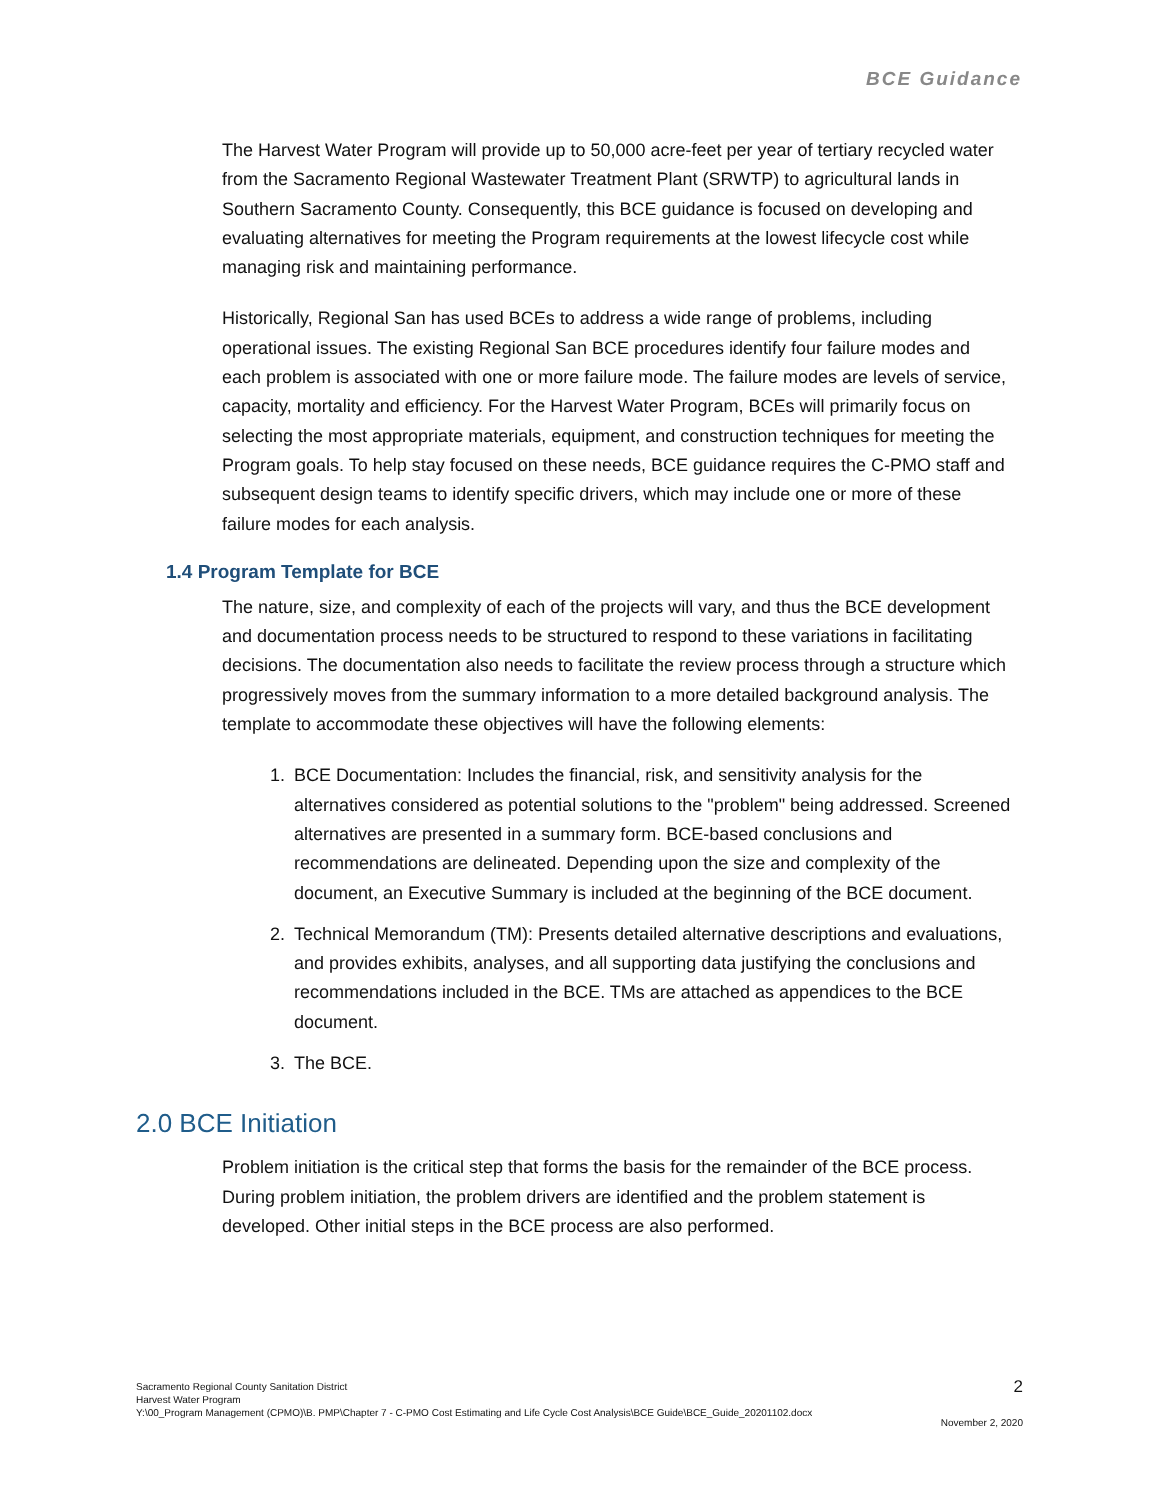BCE Guidance
The Harvest Water Program will provide up to 50,000 acre-feet per year of tertiary recycled water from the Sacramento Regional Wastewater Treatment Plant (SRWTP) to agricultural lands in Southern Sacramento County. Consequently, this BCE guidance is focused on developing and evaluating alternatives for meeting the Program requirements at the lowest lifecycle cost while managing risk and maintaining performance.
Historically, Regional San has used BCEs to address a wide range of problems, including operational issues. The existing Regional San BCE procedures identify four failure modes and each problem is associated with one or more failure mode. The failure modes are levels of service, capacity, mortality and efficiency. For the Harvest Water Program, BCEs will primarily focus on selecting the most appropriate materials, equipment, and construction techniques for meeting the Program goals. To help stay focused on these needs, BCE guidance requires the C-PMO staff and subsequent design teams to identify specific drivers, which may include one or more of these failure modes for each analysis.
1.4 Program Template for BCE
The nature, size, and complexity of each of the projects will vary, and thus the BCE development and documentation process needs to be structured to respond to these variations in facilitating decisions. The documentation also needs to facilitate the review process through a structure which progressively moves from the summary information to a more detailed background analysis. The template to accommodate these objectives will have the following elements:
1. BCE Documentation: Includes the financial, risk, and sensitivity analysis for the alternatives considered as potential solutions to the "problem" being addressed. Screened alternatives are presented in a summary form. BCE-based conclusions and recommendations are delineated. Depending upon the size and complexity of the document, an Executive Summary is included at the beginning of the BCE document.
2. Technical Memorandum (TM): Presents detailed alternative descriptions and evaluations, and provides exhibits, analyses, and all supporting data justifying the conclusions and recommendations included in the BCE. TMs are attached as appendices to the BCE document.
3. The BCE.
2.0 BCE Initiation
Problem initiation is the critical step that forms the basis for the remainder of the BCE process. During problem initiation, the problem drivers are identified and the problem statement is developed. Other initial steps in the BCE process are also performed.
Sacramento Regional County Sanitation District
Harvest Water Program
Y:\00_Program Management (CPMO)\B. PMP\Chapter 7 - C-PMO Cost Estimating and Life Cycle Cost Analysis\BCE Guide\BCE_Guide_20201102.docx
2
November 2, 2020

TASK STATEMENT
All that is needed is an exact copy of the lines from the top of the entries through the line containing "The Harvest Water Program will", pictures left out.

OUTPUT BELOW
BCE Guidance
The Harvest Water Program will provide up to 50,000 acre-feet per year of tertiary recycled water from the Sacramento Regional Wastewater Treatment Plant (SRWTP) to agricultural lands in Southern Sacramento County. Consequently, this BCE guidance is focused on developing and evaluating alternatives for meeting the Program requirements at the lowest lifecycle cost while managing risk and maintaining performance.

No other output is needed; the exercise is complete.